Centromere, also known as centromere, is a narrow segmental structure in the chromosome. Before cell division, each chromosome consists of two chromatids with identical genes, which are joined together at the centromere, and in mitosis, respectively, connected to the traction wires of the spindle poles, staining the two The monomers are pulled in the direction of their respective centrosomes. The centromere antigen consists of three centromeric proteins (CenP), namely CenP-A (17 kD), CenP-B (80 kD), and CenP-C (140 kD). CenP-A is a centromere-specific core histone that may play a direct role in the packaging and function of chromosome centromeres. CenP-B is a major component of the centromere antigen and is a DNA-binding protein rich in alpha satellite DNA (also known as satellite DNA), which is concentrated in the dividing chromosome and the nucleus of the interphase. CenP-C is a large molecular weight protein in centromere antigens, and its role is unknown. In dividing cells, the centromere antigen is separated from the concentrated chromosome, and in the interphase of cell division, the antigen is present on the concentrated chromosome, and on the stretched single chromosome, the antigen is located in the main scar region of the chromosome. Anti-centromere antibodies are a limitation in systemic clerosis (CREST), such as CREST [calcinosls calcium deposition, Raynaud'sphenomenon Raynaud's phenomenon, esophagealdysmotility esophageal dyskinesia, and sclerodactyly (toe) scleroderma. The telangiectasis telangiectasia syndrome marker antibody, there are many reports that this antibody and anti-Scl-70 antibody mutually exclusive, both positive patients are extremely rare.

Basic Information

Specialist classification: skin examination classification: blood examination

Applicable gender: whether men and women apply fasting: fasting

Analysis results:

Below normal:

Normal value:

Above normal:

Normal humans are negative for anti-centromere antibodies.

Positive: anti-centromere antibody.

Tips: Try to follow the doctor's instructions to do the relevant checks. Normal value

Normal humans are negative for anti-centromere antibodies.

Clinical significance

In patients with CREST syndrome, the anti-centromere antibody detection rate is 80% to 90%, which has a diagnostic significance for the syndrome. In addition, anti-centromere antibodies can also be positive in approximately 25% of patients with primary Raynaud's phenomenon (no other symptoms or signs of CREST syndrome). These patients may be early variants or frustrations of CREST syndrome because some of them develop into a typical CREST syndrome in a few years. CREST patients who are anti-centrosome-positive are less likely to have skin and visceral involvement than antibody-negative ones. In patients with systemic progressive sclerosis (PSS), the positive rate of anti-centromere antibodies is 22% to 36%. In addition, there are some patients with SLE, Sjogren's syndrome, RA or Hashimoto's thyroiditis with Raynaud's phenomenon. Anti-centromere antibodies were detected.

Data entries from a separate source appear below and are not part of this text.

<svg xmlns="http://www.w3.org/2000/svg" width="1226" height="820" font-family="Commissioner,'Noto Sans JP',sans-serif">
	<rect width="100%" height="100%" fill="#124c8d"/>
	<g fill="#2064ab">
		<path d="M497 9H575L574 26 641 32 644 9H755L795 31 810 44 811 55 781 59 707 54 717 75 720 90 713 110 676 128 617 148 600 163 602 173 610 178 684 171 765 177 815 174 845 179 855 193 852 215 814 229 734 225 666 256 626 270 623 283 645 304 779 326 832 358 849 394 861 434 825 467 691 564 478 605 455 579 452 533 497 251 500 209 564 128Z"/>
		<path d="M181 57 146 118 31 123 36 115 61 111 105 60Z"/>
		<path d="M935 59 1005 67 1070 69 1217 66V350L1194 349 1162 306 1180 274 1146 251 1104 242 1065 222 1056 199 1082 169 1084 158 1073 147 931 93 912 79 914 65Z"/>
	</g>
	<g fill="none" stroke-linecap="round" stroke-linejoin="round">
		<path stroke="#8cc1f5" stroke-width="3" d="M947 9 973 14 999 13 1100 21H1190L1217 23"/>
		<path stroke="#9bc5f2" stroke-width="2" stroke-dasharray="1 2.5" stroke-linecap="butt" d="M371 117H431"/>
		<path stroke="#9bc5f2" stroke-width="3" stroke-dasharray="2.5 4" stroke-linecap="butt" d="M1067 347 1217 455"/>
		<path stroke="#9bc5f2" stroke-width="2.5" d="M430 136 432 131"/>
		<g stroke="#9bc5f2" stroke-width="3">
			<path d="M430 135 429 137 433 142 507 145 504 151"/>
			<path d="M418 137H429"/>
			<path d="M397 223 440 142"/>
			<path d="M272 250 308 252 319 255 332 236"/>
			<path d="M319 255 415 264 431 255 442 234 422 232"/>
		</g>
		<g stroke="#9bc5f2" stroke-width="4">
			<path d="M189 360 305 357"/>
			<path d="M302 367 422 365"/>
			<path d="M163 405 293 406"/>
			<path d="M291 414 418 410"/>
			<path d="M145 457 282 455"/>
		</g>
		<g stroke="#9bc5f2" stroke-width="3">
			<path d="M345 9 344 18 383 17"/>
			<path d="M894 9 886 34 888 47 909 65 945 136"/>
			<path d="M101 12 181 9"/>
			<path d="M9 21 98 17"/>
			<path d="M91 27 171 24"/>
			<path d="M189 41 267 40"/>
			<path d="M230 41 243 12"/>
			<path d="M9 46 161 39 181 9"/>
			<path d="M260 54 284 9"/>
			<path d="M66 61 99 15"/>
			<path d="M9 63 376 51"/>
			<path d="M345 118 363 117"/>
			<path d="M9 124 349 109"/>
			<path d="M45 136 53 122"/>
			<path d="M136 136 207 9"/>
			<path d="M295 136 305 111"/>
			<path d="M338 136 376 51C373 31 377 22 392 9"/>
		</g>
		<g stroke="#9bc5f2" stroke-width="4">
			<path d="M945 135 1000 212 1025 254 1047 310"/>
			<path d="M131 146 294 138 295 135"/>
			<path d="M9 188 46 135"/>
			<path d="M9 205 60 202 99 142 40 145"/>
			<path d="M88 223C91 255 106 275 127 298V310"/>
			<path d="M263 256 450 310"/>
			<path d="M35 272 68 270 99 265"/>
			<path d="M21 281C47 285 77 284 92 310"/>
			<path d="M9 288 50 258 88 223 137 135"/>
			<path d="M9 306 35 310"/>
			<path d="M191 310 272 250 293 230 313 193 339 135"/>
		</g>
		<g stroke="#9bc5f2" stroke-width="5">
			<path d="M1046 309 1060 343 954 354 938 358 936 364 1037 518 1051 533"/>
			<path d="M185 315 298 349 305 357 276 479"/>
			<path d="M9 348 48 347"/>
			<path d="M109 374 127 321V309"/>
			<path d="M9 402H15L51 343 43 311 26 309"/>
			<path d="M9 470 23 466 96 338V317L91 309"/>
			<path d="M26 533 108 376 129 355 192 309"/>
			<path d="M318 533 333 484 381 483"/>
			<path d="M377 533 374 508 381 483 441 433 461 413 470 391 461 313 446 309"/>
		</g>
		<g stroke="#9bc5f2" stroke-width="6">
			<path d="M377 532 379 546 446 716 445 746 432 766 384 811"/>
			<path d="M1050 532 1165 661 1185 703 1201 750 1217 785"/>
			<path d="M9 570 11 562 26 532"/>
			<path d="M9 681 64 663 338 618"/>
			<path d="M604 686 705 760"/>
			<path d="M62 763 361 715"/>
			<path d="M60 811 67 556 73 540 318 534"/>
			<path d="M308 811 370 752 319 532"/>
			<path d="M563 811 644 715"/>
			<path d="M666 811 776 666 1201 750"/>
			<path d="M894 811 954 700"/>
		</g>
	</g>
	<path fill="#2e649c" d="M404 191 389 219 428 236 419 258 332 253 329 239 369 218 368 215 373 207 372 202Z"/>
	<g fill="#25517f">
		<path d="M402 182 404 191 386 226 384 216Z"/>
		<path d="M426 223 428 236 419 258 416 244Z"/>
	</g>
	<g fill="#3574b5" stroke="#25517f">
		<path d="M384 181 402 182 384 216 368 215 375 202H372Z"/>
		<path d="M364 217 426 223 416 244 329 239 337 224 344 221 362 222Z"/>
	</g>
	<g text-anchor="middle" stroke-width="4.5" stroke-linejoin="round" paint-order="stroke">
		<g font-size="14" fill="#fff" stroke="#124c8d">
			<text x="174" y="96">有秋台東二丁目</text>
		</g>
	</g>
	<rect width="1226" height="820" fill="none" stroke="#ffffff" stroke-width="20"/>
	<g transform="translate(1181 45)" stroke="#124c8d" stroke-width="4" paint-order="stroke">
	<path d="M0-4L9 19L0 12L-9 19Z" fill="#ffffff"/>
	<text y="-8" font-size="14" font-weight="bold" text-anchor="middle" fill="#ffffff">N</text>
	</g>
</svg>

Positive results may be diseases: pediatric scleroderma, eosinophilia-myalgia syndrome, Raynaud's syndrome, Raynaud's disease considerations

Inappropriate people: generally no special population.

Taboo before inspection: There are not too many taboo points, and you can prepare yourself before the examination. You can ask the doctor how to cooperate.

Requirements for inspection: Try to follow the doctor's instructions to do the relevant inspections.

Inspection process

Establish a simple, convenient, accurate and specific method for the detection of antinuclear antibodies (ANA) and anti-centromere antibodies (ACA). Methods: HRP-SPA immunohistochemistry and indirect immunofluorescence were compared. RESULTS: The sera of patients were tested for ANA and ACA. The positive rates of ANA were basically the same in both methods, and the karyotypes were slightly different. The HRP-SPA immunohistochemical method was used to detect the ANA normal value titer was ≤1:80, and the indirect immunofluorescence normal value titer was set to ≤1:40. The positive rate of ARP by HRP-SPA immunohistochemistry was higher than that of indirect immunofluorescence, and the normal titer was the same as ANA. Conclusion: HRP-SPA immunohistochemistry can completely replace indirect immunofluorescence for ANA and ACA detection. It is a simple and rapid test technique for screening primary rheumatism in primary medical units.

Not suitable for the crowd

There are no special taboos.

Adverse reactions and risks

There are no related complications and hazards.